Melihat sebuah contoh betapa pentingnya kepercayaan masyarakat terhadap sebuah penguasa, seperti yang diungkapkan Machiavelli dalam bukunya Il Principe. Machiavelli menceritakan Hiero Syracuse, yang pada sebelumnya hanyalah seorang yang sederhana dan kemudian menjadi Pangeran Syracuse karena kesempatan yang didapatkannya; sebab bangsa Syracuse yang mengalami penindasan mengangkatnya sebagai pemimpin mereka. Dan karena itu pula membangkitkan kemampuan Hiero untuk menjadi seorang penguasa, meski dalam hidupnya sehari-hari sebenarnya dia telah memiliki kemampuan yang seperti tertuliskan, bahwa dia tidaklah memiliki kekurangan selain sebuah kerajaan. Dari sini, dapat disimpulkan bahwa, seorang dengan kecerdasan dan kemampuan fisik pun tidak cukup dalam memerintah sebuah wilayah, dibutuhkan kepercayaan masyarakat dalam hal memilihnya. Dalam cerita ini, seperti Hiero Syracuse, yang mendapatkan kekuasaan karena kepercayaan yang telah masyarakat tertindas berikan kepadanya.
KESIMPULAN
Pada dasarnya, legitimasi yang diberikan rakyat terhadap penguasanya akan menjadi utopia belaka tanpa dilandasi rasa percaya oleh rakyat atau masyarakat itu sendiri. Sebagai seorang penguasa, mengikuti kemauan rakyat adalah hal yang lumrah dalam hal ketika ingin menjilat sebuah kekuasaan. Penguasa itu sendiri setidaknya harus memiliki kemampuan otak dan juga kemampuan fisik yang sama-sama saling mendukung dalam memenuhi kekuasaan. Pada akhirnya, utopia terkait langgengnya sebuah kekuasaan yang masyhur akan runtuh sebab lengsernya kepercayaan rakyat terhadap penguasanya sendiri. Utopia memang hanyalah sebuah khayalan tentang kesempurnaan, akan tetapi bukan barang tentu demi mencapai kesempurnaan tersebut penguasa mengusahakan berbagai cara. Meski pada akhirnya tidak tercapai, setidaknya ada percikan dari kesempurnaan tersebut yang didapatkan.
Daftar Pustaka
- Machiavelli, Niccolo. 2014. Il Principe: Sang Pangeran. Yogyakarta: Penerbit Narasi.
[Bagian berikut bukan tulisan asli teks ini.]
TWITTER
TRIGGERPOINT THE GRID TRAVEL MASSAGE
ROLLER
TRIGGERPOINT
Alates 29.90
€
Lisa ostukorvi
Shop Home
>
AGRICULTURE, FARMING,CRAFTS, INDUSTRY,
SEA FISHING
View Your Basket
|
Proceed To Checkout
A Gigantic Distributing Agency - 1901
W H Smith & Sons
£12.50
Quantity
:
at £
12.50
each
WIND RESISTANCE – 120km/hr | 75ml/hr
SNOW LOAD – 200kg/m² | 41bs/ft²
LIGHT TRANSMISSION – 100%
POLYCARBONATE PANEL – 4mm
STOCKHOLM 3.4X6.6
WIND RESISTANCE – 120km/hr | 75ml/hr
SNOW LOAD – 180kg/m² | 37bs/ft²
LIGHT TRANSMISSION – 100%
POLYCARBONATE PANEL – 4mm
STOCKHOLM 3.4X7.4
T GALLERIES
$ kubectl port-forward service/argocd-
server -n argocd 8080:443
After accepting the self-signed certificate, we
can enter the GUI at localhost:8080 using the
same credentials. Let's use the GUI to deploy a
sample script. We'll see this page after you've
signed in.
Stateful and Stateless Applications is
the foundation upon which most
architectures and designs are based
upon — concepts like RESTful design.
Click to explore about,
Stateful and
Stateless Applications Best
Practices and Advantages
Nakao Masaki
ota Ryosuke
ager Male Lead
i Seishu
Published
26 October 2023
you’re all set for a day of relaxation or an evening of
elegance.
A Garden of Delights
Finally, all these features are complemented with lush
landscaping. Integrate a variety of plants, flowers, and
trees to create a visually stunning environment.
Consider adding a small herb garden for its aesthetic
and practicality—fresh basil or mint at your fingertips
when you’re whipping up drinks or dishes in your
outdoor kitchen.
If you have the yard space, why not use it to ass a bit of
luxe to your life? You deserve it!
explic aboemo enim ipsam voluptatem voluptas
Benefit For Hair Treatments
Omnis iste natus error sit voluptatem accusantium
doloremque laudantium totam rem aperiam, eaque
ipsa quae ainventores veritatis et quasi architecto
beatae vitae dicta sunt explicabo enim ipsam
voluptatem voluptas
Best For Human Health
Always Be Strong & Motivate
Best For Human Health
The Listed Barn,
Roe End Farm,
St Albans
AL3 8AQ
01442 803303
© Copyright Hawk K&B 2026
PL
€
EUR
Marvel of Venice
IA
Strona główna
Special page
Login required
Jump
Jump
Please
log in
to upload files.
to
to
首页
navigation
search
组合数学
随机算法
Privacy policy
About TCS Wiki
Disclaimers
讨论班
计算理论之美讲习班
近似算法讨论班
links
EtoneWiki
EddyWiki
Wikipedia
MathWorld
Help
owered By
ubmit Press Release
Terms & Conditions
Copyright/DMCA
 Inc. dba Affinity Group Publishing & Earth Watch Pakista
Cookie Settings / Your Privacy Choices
- Freire, Paulo. 2019. Pendidikan Kaum Tertindas. Yogyakarta: Penerbit Narasi.
- Tilasanti, Maria Frisca. 2019. “Pancasila Menurut Machiavelli dan Relevansinya Bagi Anak Milenial”. OSF Preprints
- Anggreini, Ida Ayu Kade Ngurah; Dewa Gede Sudika Mangku; Ni Putu Rai Yuliantini. 2019. “Analisis Yuridis Pertanggungjawaban Pemimpin Negara Terkait dengan Kejahatan Perang dan Upaya Mengadili Oleh Mahkamah Pidana Internasional (Studi Kasus Omar Al-Bashir Presiden Sudan)”. E-Journal Komunitas Yustisia Universitas Pendidikan Ganesha. 2(3):227-236.
- Ngadin, Siti Masfiyah. 2022. “Kepemimpinan yang Efektif dalam Manajemen Pendidikan”. Edu-Leadership. 1(2):235-246.